Flawed data model design causing storage chaos, duplication, incompleteness, or inaccuracy.

Source data quality issues that are not cleaned during ingestion.

Inadequate data profiling before collection.

Incorrect data collection parameters and processes.

Improper data cleaning, transformation, and loading rules.

Business factors include:

Insufficient business understanding.

Changes in business processes affecting all downstream data handling.

Non‑standard data entry (case, width, special characters, etc.).

Siloed information systems.

Data falsification for performance metrics.

Management factors include:

Lack of talent and internal data‑management expertise.

Incomplete process management and no unified workflow for data quality issues.

Organizational culture that undervalues data quality.

Unclear accountability and reward/punishment mechanisms for data quality.

How to Solve Quality Problems

Big data projects must treat data quality as a professional, complex engineering challenge. Directly using raw data for business processes carries high risk because a single erroneous record can cause severe business impact.

The solution is divided into three phases: pre‑emptive prevention, in‑process monitoring, and post‑improvement.

Pre‑emptive Prevention

Establish a quality‑management mechanism with defined responsibilities, authority, indicators, and remediation processes.

Define data quality standards that combine national, industry, and organizational requirements.

Develop quality‑monitoring models that reflect business needs.

Create monitoring rules covering normativity, completeness, accuracy, consistency, timeliness, accessibility, etc.

In‑process Monitoring

Monitor raw data quality at the source, separating "good" and "bad" data and feeding back issues for source correction.

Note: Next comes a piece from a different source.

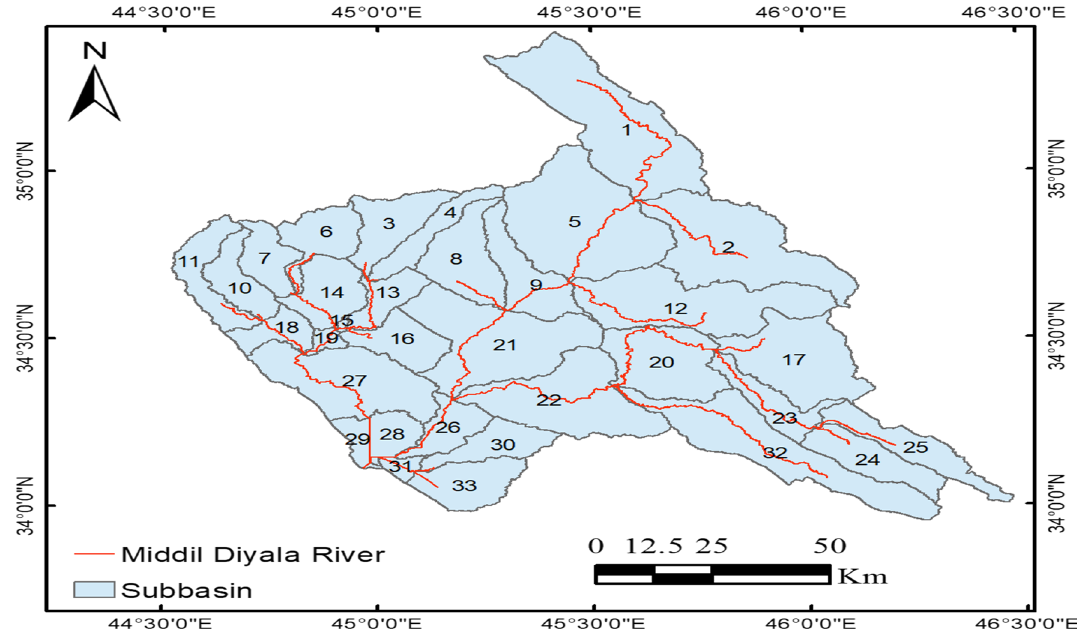
Fig. 12 SWAT-DEM delineated subbasins of Hemren dam reservoir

Monitor data‑center quality using checks such as null, range, logic, consistency, multi‑source comparison, data profiling, and outlier detection.

Provide timely feedback of identified issues to source owners and warehouse teams.

Assess data quality regularly to raise awareness and drive corrective actions.

Post‑Improvement

Repair identified data quality problems through manual work, tickets, or automation.

Collect data‑quality requirements from business units to create a feedback loop.

Continuously refine management policies, standards, monitoring models, and rules as business evolves.

Conclusion

To succeed in big data initiatives, organizations must prioritize data quality by fully understanding business needs, mastering the entire data‑construction lifecycle, and adopting a high‑level perspective to identify and resolve quality issues.